■ **What the exercise asks**
Leave out the pictures and transcribe every entry below exactly.

■ **Data entries**
..........
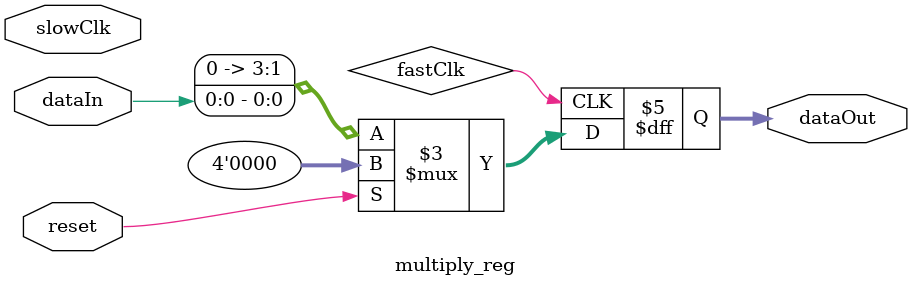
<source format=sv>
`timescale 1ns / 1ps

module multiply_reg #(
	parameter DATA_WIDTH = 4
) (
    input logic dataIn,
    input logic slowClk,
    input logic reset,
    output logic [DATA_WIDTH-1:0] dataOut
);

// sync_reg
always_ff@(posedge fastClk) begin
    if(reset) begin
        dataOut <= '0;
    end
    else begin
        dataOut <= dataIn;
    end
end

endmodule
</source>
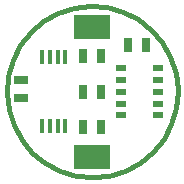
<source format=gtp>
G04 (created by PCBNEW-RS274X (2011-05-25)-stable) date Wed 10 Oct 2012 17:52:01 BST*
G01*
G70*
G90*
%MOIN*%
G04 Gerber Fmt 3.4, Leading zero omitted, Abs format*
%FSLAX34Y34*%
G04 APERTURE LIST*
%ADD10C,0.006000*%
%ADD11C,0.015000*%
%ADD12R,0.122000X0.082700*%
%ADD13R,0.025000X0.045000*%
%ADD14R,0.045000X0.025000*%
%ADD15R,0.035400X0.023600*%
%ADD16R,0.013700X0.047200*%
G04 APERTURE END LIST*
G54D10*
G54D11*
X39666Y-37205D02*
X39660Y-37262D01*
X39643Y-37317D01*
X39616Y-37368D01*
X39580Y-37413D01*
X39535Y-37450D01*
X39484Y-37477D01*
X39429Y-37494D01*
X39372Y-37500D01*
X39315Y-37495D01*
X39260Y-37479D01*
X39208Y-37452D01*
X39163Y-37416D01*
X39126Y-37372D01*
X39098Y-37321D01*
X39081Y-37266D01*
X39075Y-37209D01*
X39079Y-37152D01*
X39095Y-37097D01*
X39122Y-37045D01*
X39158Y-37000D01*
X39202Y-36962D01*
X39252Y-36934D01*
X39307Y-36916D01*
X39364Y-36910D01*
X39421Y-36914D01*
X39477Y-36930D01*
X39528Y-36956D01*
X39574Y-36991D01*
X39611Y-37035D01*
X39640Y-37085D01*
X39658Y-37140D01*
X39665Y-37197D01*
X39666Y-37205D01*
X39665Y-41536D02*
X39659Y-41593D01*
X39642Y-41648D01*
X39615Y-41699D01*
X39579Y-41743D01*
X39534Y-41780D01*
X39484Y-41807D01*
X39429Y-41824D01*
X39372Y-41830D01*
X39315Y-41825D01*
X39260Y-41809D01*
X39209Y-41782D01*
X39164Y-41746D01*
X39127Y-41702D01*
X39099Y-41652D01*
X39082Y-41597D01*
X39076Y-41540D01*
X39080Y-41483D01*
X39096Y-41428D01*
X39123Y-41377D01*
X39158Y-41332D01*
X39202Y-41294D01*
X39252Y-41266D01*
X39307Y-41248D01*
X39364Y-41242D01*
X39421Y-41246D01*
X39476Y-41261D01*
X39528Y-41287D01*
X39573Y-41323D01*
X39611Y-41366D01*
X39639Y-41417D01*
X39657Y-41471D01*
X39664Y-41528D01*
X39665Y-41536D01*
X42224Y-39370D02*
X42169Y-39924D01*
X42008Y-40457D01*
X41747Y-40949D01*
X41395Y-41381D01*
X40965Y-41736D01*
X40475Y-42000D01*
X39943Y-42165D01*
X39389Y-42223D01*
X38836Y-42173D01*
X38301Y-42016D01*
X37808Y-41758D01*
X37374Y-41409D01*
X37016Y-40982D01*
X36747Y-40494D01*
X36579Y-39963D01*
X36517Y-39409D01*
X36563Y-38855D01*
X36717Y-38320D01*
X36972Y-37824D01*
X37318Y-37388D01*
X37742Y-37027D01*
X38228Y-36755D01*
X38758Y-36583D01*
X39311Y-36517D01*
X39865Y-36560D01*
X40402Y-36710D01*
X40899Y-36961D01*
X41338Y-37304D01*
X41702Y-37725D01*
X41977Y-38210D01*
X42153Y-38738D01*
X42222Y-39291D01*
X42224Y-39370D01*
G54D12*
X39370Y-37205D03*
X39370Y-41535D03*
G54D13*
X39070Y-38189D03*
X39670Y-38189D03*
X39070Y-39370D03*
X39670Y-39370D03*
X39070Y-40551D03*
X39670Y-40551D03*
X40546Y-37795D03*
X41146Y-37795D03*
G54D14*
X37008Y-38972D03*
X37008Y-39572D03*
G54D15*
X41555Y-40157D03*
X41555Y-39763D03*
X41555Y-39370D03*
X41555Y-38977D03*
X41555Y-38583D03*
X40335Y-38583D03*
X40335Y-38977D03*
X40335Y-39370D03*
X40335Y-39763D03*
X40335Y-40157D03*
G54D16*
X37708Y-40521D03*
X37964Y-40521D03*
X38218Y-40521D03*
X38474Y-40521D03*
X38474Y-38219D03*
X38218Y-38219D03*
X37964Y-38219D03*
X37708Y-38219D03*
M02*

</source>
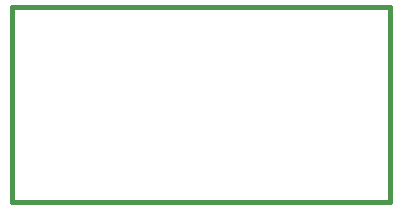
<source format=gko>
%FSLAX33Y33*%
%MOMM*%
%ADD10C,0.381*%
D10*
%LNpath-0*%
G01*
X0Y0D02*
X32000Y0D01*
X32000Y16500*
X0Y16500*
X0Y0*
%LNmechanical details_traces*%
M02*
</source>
..........
■ **Your solution**
<source format=sv>
`timescale 1ns / 1ps

module multiply_reg #(
	parameter DATA_WIDTH = 4
) (
    input logic dataIn,
    input logic slowClk,
    input logic reset,
    output logic [DATA_WIDTH-1:0] dataOut
);

// sync_reg
always_ff@(posedge fastClk) begin
    if(reset) begin
        dataOut <= '0;
    end
    else begin
        dataOut <= dataIn;
    end
end

endmodule
</source>
<source format=gtp>
G04 (created by PCBNEW-RS274X (2011-05-25)-stable) date Wed 10 Oct 2012 17:52:01 BST*
G01*
G70*
G90*
%MOIN*%
G04 Gerber Fmt 3.4, Leading zero omitted, Abs format*
%FSLAX34Y34*%
G04 APERTURE LIST*
%ADD10C,0.006000*%
%ADD11C,0.015000*%
%ADD12R,0.122000X0.082700*%
%ADD13R,0.025000X0.045000*%
%ADD14R,0.045000X0.025000*%
%ADD15R,0.035400X0.023600*%
%ADD16R,0.013700X0.047200*%
G04 APERTURE END LIST*
G54D10*
G54D11*
X39666Y-37205D02*
X39660Y-37262D01*
X39643Y-37317D01*
X39616Y-37368D01*
X39580Y-37413D01*
X39535Y-37450D01*
X39484Y-37477D01*
X39429Y-37494D01*
X39372Y-37500D01*
X39315Y-37495D01*
X39260Y-37479D01*
X39208Y-37452D01*
X39163Y-37416D01*
X39126Y-37372D01*
X39098Y-37321D01*
X39081Y-37266D01*
X39075Y-37209D01*
X39079Y-37152D01*
X39095Y-37097D01*
X39122Y-37045D01*
X39158Y-37000D01*
X39202Y-36962D01*
X39252Y-36934D01*
X39307Y-36916D01*
X39364Y-36910D01*
X39421Y-36914D01*
X39477Y-36930D01*
X39528Y-36956D01*
X39574Y-36991D01*
X39611Y-37035D01*
X39640Y-37085D01*
X39658Y-37140D01*
X39665Y-37197D01*
X39666Y-37205D01*
X39665Y-41536D02*
X39659Y-41593D01*
X39642Y-41648D01*
X39615Y-41699D01*
X39579Y-41743D01*
X39534Y-41780D01*
X39484Y-41807D01*
X39429Y-41824D01*
X39372Y-41830D01*
X39315Y-41825D01*
X39260Y-41809D01*
X39209Y-41782D01*
X39164Y-41746D01*
X39127Y-41702D01*
X39099Y-41652D01*
X39082Y-41597D01*
X39076Y-41540D01*
X39080Y-41483D01*
X39096Y-41428D01*
X39123Y-41377D01*
X39158Y-41332D01*
X39202Y-41294D01*
X39252Y-41266D01*
X39307Y-41248D01*
X39364Y-41242D01*
X39421Y-41246D01*
X39476Y-41261D01*
X39528Y-41287D01*
X39573Y-41323D01*
X39611Y-41366D01*
X39639Y-41417D01*
X39657Y-41471D01*
X39664Y-41528D01*
X39665Y-41536D01*
X42224Y-39370D02*
X42169Y-39924D01*
X42008Y-40457D01*
X41747Y-40949D01*
X41395Y-41381D01*
X40965Y-41736D01*
X40475Y-42000D01*
X39943Y-42165D01*
X39389Y-42223D01*
X38836Y-42173D01*
X38301Y-42016D01*
X37808Y-41758D01*
X37374Y-41409D01*
X37016Y-40982D01*
X36747Y-40494D01*
X36579Y-39963D01*
X36517Y-39409D01*
X36563Y-38855D01*
X36717Y-38320D01*
X36972Y-37824D01*
X37318Y-37388D01*
X37742Y-37027D01*
X38228Y-36755D01*
X38758Y-36583D01*
X39311Y-36517D01*
X39865Y-36560D01*
X40402Y-36710D01*
X40899Y-36961D01*
X41338Y-37304D01*
X41702Y-37725D01*
X41977Y-38210D01*
X42153Y-38738D01*
X42222Y-39291D01*
X42224Y-39370D01*
G54D12*
X39370Y-37205D03*
X39370Y-41535D03*
G54D13*
X39070Y-38189D03*
X39670Y-38189D03*
X39070Y-39370D03*
X39670Y-39370D03*
X39070Y-40551D03*
X39670Y-40551D03*
X40546Y-37795D03*
X41146Y-37795D03*
G54D14*
X37008Y-38972D03*
X37008Y-39572D03*
G54D15*
X41555Y-40157D03*
X41555Y-39763D03*
X41555Y-39370D03*
X41555Y-38977D03*
X41555Y-38583D03*
X40335Y-38583D03*
X40335Y-38977D03*
X40335Y-39370D03*
X40335Y-39763D03*
X40335Y-40157D03*
G54D16*
X37708Y-40521D03*
X37964Y-40521D03*
X38218Y-40521D03*
X38474Y-40521D03*
X38474Y-38219D03*
X38218Y-38219D03*
X37964Y-38219D03*
X37708Y-38219D03*
M02*

</source>
<source format=gko>
%FSLAX33Y33*%
%MOMM*%
%ADD10C,0.381*%
D10*
%LNpath-0*%
G01*
X0Y0D02*
X32000Y0D01*
X32000Y16500*
X0Y16500*
X0Y0*
%LNmechanical details_traces*%
M02*
</source>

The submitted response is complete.